In short, look at the scan operators more closely than say seek operators. 




Huge discrepancies between estimated and actual counts

For example, in the below screenshots the estimated rows is only 8 but actual plan returned 5.1 million rows, that's a huge discrepancy.





This could be result of 1) Outdated Statistics ( Do you have outdated statistics?
2) Parameter sniffing 3) a bad query plan getting cached (use WITH RECOMPILE to get rid of it) or sometimes combination of more than one factors.

Another discrepancy to pay attention is to look if there is a very high “Estimated Number Of Rows to be Read” compared to very low “Estimated Rows Per Execution”.  This maybe indication that your WHERE clause is unsargable.   A very simple example it would be to use aggregate functions (sum, count etc.) against all rows. 






Final thoughts:


Often this approach works to quickly identify query performance problems. Even if it doesn't eventually, its a good starting strategy. And I would admit this has its limits and won't always be enough or "good enough"  and you do then have to put in real hard work in understanding and optimizing your query. 

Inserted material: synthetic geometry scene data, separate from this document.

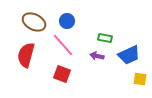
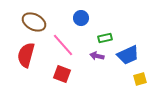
blue circle: moved 14 px right, 3 px up
green rectangle: rotated 24 degrees counterclockwise
blue trapezoid: moved 1 px left
yellow square: rotated 24 degrees counterclockwise
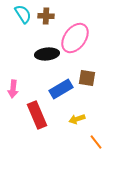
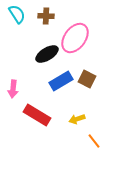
cyan semicircle: moved 6 px left
black ellipse: rotated 25 degrees counterclockwise
brown square: moved 1 px down; rotated 18 degrees clockwise
blue rectangle: moved 8 px up
red rectangle: rotated 36 degrees counterclockwise
orange line: moved 2 px left, 1 px up
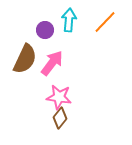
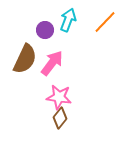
cyan arrow: moved 1 px left; rotated 15 degrees clockwise
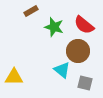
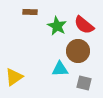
brown rectangle: moved 1 px left, 1 px down; rotated 32 degrees clockwise
green star: moved 3 px right, 1 px up; rotated 12 degrees clockwise
cyan triangle: moved 2 px left, 1 px up; rotated 42 degrees counterclockwise
yellow triangle: rotated 36 degrees counterclockwise
gray square: moved 1 px left
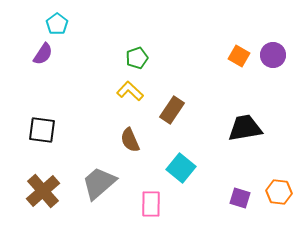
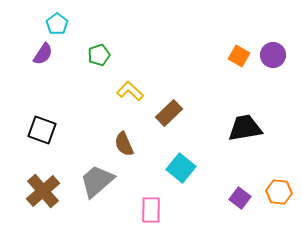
green pentagon: moved 38 px left, 3 px up
brown rectangle: moved 3 px left, 3 px down; rotated 12 degrees clockwise
black square: rotated 12 degrees clockwise
brown semicircle: moved 6 px left, 4 px down
gray trapezoid: moved 2 px left, 2 px up
purple square: rotated 20 degrees clockwise
pink rectangle: moved 6 px down
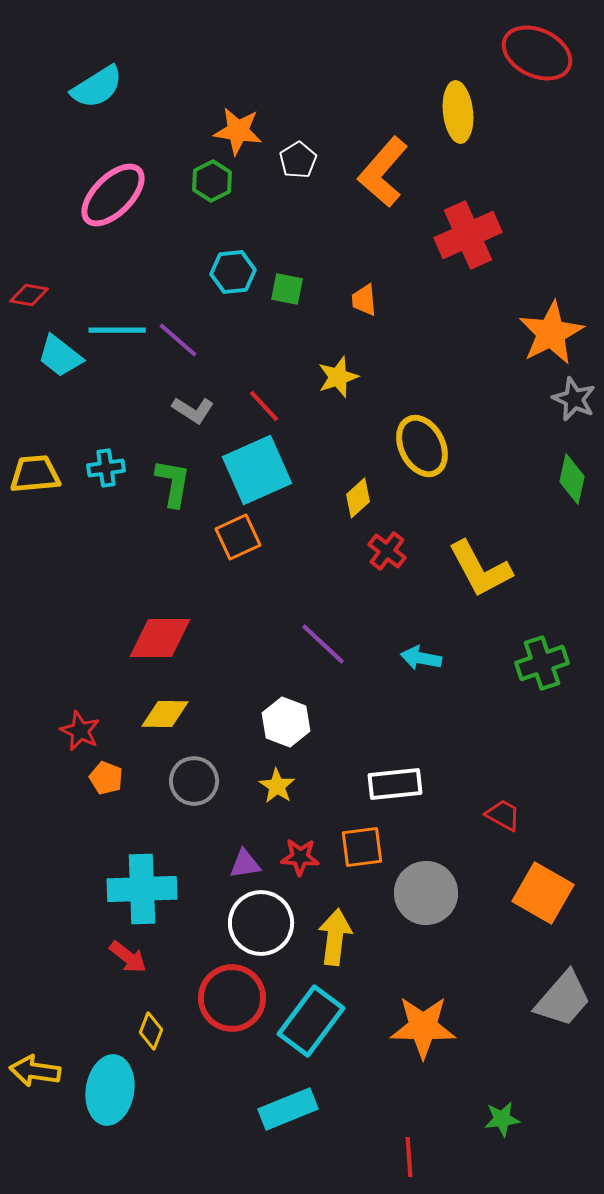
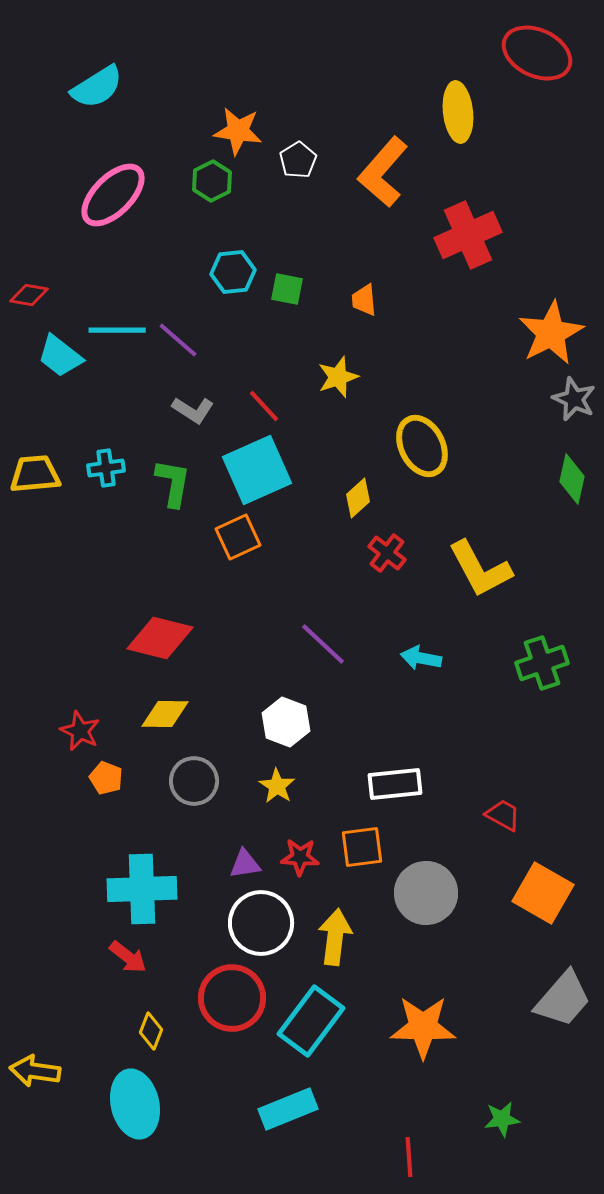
red cross at (387, 551): moved 2 px down
red diamond at (160, 638): rotated 14 degrees clockwise
cyan ellipse at (110, 1090): moved 25 px right, 14 px down; rotated 22 degrees counterclockwise
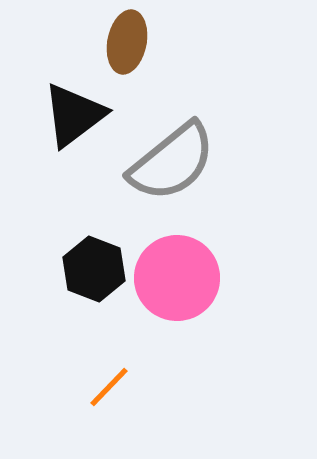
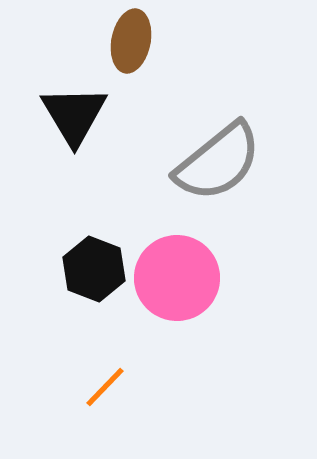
brown ellipse: moved 4 px right, 1 px up
black triangle: rotated 24 degrees counterclockwise
gray semicircle: moved 46 px right
orange line: moved 4 px left
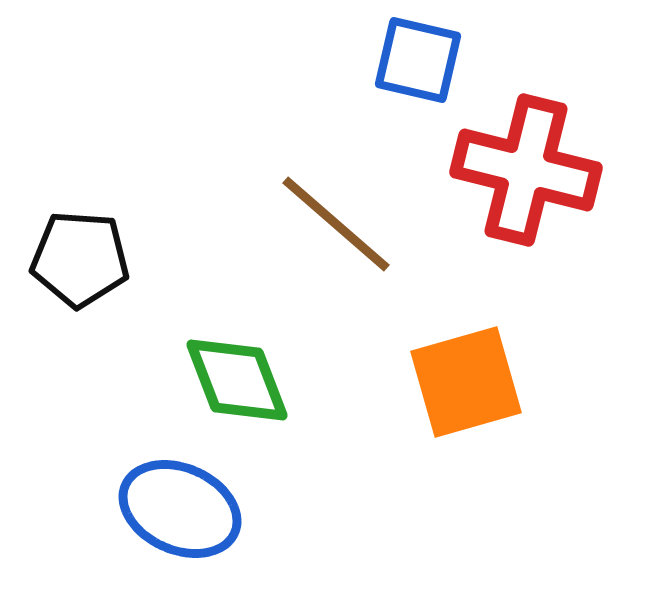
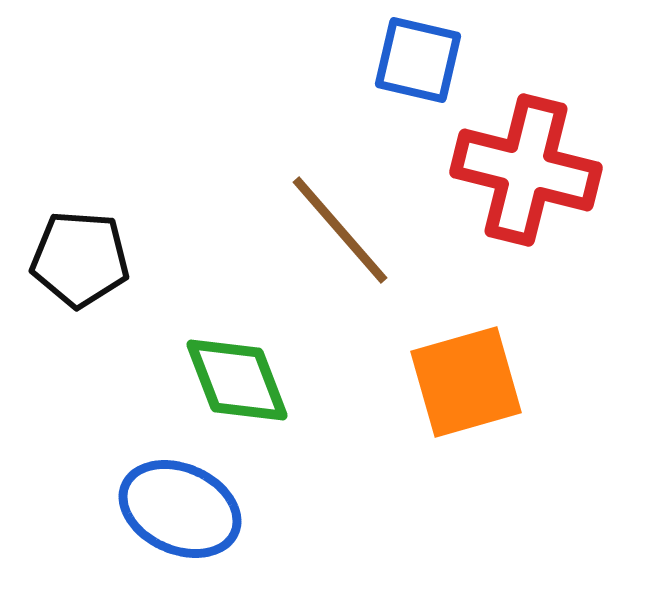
brown line: moved 4 px right, 6 px down; rotated 8 degrees clockwise
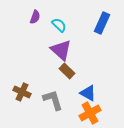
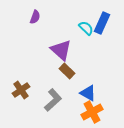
cyan semicircle: moved 27 px right, 3 px down
brown cross: moved 1 px left, 2 px up; rotated 30 degrees clockwise
gray L-shape: rotated 65 degrees clockwise
orange cross: moved 2 px right, 1 px up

At that point its good idea to start paying attention to the the NodeIDs of each operation. NodeIDs are integer values starting with 0...n, from left-to-right.  It lets you know order in which your query is being processed by the SQL Server...   Some operators even refer back to other operators. 

Next, keep track of output of each operator, some operators add or change columns to the query results so knowing where each column came from can be very helpful. 

And finally, to get a complete picture, get into habit of reviewing properties of each operator and not just look at the information in the tooltip.